Friday, January 13, 2012

Dinosaurs Live highlight 13: Styracosaurus

Styracosaurus (meaning "spiked lizard" from the Ancient Greek styrax/στύραξ "spike at the butt-end of a spear-shaft" and sauros/σαῦρος "lizard") was a genus of herbivorous ceratopsian dinosaur from the Cretaceous Period (Campanian stage), about 76.5 to 75.0 million years ago. It had four to six long horns extending from its neck frill, a smaller horn on each of its cheeks, and a single horn protruding from its nose, which may have been up to 60 centimetres (2 ft) long and 15 centimetres (6 in) wide. The function or functions of the horns and frills have been debated for many years.

Styracosaurus was a relatively large dinosaur, reaching lengths of 5.5 metres (18 ft) and weighing nearly 3 tons. It stood about 1.8 meters (6 ft) tall. Styracosaurus possessed four short legs and a bulky body. Its tail was rather short. The skull had a beak and shearing cheek teeth arranged in continuous dental batteries, suggesting that the animal sliced up plants. Like other ceratopsians, this dinosaur may have been a herd animal, traveling in large groups, as suggested by bonebeds.

Named by Lawrence Lambe in 1913, Styracosaurus is a member of the Centrosaurinae. One species, S. albertensis, is currently assigned to Styracosaurus. Other species assigned to the genus have since been reassigned elsewhere.

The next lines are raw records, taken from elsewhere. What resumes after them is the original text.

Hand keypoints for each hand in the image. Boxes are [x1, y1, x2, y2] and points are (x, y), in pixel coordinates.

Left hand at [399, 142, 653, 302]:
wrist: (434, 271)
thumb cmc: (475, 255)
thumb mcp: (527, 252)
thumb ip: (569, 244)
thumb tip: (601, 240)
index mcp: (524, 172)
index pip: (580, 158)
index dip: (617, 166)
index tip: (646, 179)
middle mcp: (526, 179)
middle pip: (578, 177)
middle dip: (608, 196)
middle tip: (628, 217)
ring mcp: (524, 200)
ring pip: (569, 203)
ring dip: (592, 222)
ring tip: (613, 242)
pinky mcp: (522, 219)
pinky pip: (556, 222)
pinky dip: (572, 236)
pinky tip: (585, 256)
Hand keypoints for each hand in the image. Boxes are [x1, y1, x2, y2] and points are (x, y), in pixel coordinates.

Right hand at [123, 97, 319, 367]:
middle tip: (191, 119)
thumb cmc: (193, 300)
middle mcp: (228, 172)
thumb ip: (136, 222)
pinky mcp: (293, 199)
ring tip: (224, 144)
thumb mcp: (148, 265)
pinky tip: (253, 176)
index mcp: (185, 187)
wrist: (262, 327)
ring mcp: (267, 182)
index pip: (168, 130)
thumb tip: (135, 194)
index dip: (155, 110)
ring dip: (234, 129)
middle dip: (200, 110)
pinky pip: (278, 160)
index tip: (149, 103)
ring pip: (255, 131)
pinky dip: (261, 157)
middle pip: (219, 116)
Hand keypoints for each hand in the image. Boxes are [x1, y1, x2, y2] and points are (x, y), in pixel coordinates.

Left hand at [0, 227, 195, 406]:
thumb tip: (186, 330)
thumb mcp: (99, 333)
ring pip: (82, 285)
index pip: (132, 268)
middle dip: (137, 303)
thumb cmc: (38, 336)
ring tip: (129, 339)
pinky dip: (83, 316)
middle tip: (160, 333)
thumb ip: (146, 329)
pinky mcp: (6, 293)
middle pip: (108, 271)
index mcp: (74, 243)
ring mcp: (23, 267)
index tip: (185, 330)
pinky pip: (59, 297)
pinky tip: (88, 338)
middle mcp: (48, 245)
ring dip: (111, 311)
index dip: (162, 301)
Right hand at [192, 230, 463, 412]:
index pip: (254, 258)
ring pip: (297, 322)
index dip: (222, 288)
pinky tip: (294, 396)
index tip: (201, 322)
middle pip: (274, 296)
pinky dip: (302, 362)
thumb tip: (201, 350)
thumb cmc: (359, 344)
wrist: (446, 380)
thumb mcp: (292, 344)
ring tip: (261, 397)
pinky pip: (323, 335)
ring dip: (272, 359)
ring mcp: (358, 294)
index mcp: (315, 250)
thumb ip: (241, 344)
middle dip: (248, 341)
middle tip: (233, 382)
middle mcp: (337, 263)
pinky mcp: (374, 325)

Individuals of the Styracosaurus genus were approximately 5.5 metres (18 ft) long as adults and weighed around 2.7 tons. The skull was massive, with a large nostril, a tall straight nose horn, and a parietosquasomal frill (a neck frill) crowned with at least four large spikes. Each of the four longest frill spines was comparable in length to the nose horn, at 50 to 55 centimetres long (19.7 to 21.7 in). The nasal horn is estimated at 57 centimeters long (19.7 in) in the type specimen, but the horn is only partially complete. Based on other nasal horn cores from Styracosaurus and Centrosaurus, this horn may have come to a rounded point at around half of that length.

Aside from the large nasal horn and four long frill spikes, the cranial ornamentation was variable. Some individuals had small hook-like projections and knobs at the posterior margin of the frill, similar to but smaller than those in Centrosaurus. Others had less prominent tabs. Some, like the type individual, had a third pair of long frill spikes. Others had much smaller projections, and small points are found on the side margins of some but not all specimens. Modest pyramid-shaped brow horns were present in subadults, but were replaced by pits in adults.[5] Like most ceratopsids, Styracosaurus had large fenestrae (skull openings) in its frill. The front of the mouth had a toothless beak.

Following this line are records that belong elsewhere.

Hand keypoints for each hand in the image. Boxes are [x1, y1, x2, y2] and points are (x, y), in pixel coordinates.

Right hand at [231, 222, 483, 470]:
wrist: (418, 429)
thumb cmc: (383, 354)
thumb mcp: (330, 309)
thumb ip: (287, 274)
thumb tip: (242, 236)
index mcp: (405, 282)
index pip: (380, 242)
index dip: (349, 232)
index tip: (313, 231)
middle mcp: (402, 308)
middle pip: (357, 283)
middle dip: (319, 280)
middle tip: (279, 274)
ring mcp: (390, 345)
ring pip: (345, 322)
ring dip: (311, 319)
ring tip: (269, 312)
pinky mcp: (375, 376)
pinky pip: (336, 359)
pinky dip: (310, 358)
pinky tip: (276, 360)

The bulky body of Styracosaurus resembled that of a rhinoceros. It had powerful shoulders which may have been useful in intraspecies combat. Styracosaurus had a relatively short tail. Each toe bore a hooflike ungual which was sheathed in horn.

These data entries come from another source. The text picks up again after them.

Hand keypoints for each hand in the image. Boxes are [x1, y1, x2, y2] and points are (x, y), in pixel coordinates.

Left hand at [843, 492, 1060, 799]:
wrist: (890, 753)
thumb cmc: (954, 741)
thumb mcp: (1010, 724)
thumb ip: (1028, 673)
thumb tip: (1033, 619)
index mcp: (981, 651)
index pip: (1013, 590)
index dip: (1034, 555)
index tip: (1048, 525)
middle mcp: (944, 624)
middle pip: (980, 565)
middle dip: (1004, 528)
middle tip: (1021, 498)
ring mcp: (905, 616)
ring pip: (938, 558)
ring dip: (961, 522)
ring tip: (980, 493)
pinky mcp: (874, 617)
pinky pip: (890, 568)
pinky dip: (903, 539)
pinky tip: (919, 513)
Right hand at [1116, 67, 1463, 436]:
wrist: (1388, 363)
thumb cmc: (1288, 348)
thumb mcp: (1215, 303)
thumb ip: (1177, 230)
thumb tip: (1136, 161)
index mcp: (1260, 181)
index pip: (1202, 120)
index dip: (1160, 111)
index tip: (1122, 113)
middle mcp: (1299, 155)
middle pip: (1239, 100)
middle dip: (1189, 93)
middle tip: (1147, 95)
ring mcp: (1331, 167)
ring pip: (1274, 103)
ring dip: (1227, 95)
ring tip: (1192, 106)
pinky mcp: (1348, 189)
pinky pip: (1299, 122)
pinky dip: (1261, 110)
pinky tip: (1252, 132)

Various limb positions have been proposed for Styracosaurus and ceratopsids in general, including forelegs which were held underneath the body, or, alternatively, held in a sprawling position. The most recent work has put forward an intermediate crouched position as most likely. Paleontologists Gregory Paul and Per Christiansen of the Zoological Museum of the University of Copenhagen in Denmark proposed that large ceratopsians such as Styracosaurus were able to run faster than an elephant, based on possible ceratopsian trackways which did not exhibit signs of sprawling forelimbs.